§ Provided material
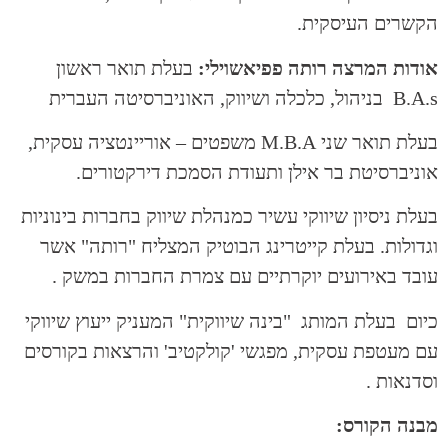
הקשרים העיסקית.
אודות המרצה
רותה פפיאשוילי:
בעלת תואר ראשון
B.A.s בניהול, כלכלה ושיווק, האוניברסיטה העברית
בעלת תואר שני M.B.A משפטים – אוריינטציה עסקית,
אוניברסיטת בר אילן ותעודת הסמכת דירקטורים.
בעלת ניסיון שיווקי עשיר כמנהלת שיווק בחברות בינוניות
וגדולות. בעלת קייטרינג הבוטיק המצליח "רותה" אשר
עובד באירועים יוקרתיים עם צמרת החברות במשק .
כיום בעלת המותג "בינה שיווקית" המעניק ייעוץ שיווקי
עם מעטפת עסקית, מפגשי 'קולקטיב' והרצאות בקורסים
וסדנאות .
מבנה הקורס:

§ Problem to solve
Reproduce the text of the item above verbatim, leaving out the picture.

§ Exercise answer
הקשרים העיסקית.
אודות המרצה
רותה פפיאשוילי:
בעלת תואר ראשון
B.A.s בניהול, כלכלה ושיווק, האוניברסיטה העברית
בעלת תואר שני M.B.A משפטים – אוריינטציה עסקית,
אוניברסיטת בר אילן ותעודת הסמכת דירקטורים.
בעלת ניסיון שיווקי עשיר כמנהלת שיווק בחברות בינוניות
וגדולות. בעלת קייטרינג הבוטיק המצליח "רותה" אשר
עובד באירועים יוקרתיים עם צמרת החברות במשק .
כיום בעלת המותג "בינה שיווקית" המעניק ייעוץ שיווקי
עם מעטפת עסקית, מפגשי 'קולקטיב' והרצאות בקורסים
וסדנאות .
מבנה הקורס:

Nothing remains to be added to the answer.